JB: I think realistically the gap won't close for three years. That is our time frame to start to become competitive. There are some very bright guys in F1, the Adrian Neweys and the Ross Brawns - and you think what they have achieved. They are the benchmark that you have to aspire to. If you think you are going to come in and be competitive in one season, you are kidding yourself.

Q. And the grid is so close...

JB: Yes. That is right. It is a completely new car because of the size of the fuel tank, but the aero regulations staying the same give them [the established teams] a big advantage of course.

Q. F1 is having a difficult time with manufacturers Toyota and BMW pulling out - yet you are going in. Are you not anxious about its state?

JB: No. I think that for the long-term health of F1 there had to be change. The budgets that the manufacturers were spending were unsustainable - and were obscene, if I can use that word.

Funnily enough, I was watching on the plane over here a documentary on Stirling Moss, and it was fascinating how you had the independent teams back then. Someone would buy a car from a manufacturer and run it themselves, and it was great. It will never be the same again, but it is heading that way again.

Q. You could say you are coming it at the right time, as the manufacturer era ends the independents are getting stronger?

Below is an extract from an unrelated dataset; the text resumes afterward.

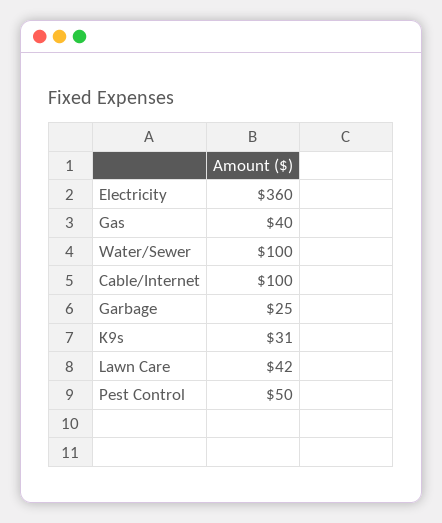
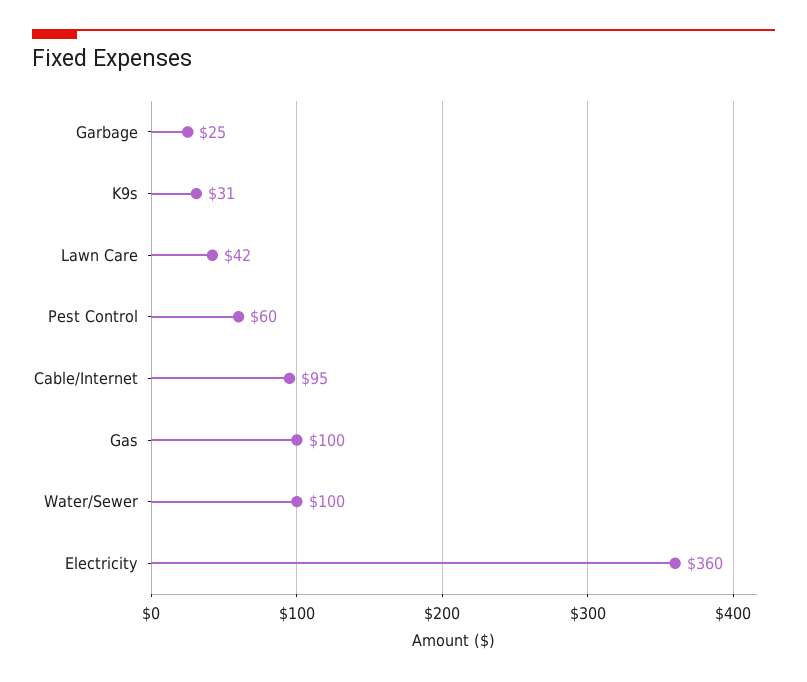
Gas: 40 -> 100
Cable/Internet: 100 -> 95
Pest Control: 50 -> 60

JB: I think some things that Jean Todt has said, it sounds like he wants to encourage cost restriction. With the majority of teams now being independents, we have every chance of pushing that to the targets that have been set for 2012.

Q. From your perspective, is F1 actually in rude health - new teams coming in, more independence for teams like Williams?

JB: Yes. It was only six months ago that FOTA was almost a manufacturers' club, but now it is going to be in control of independents. And now you have to call McLaren an independent as well.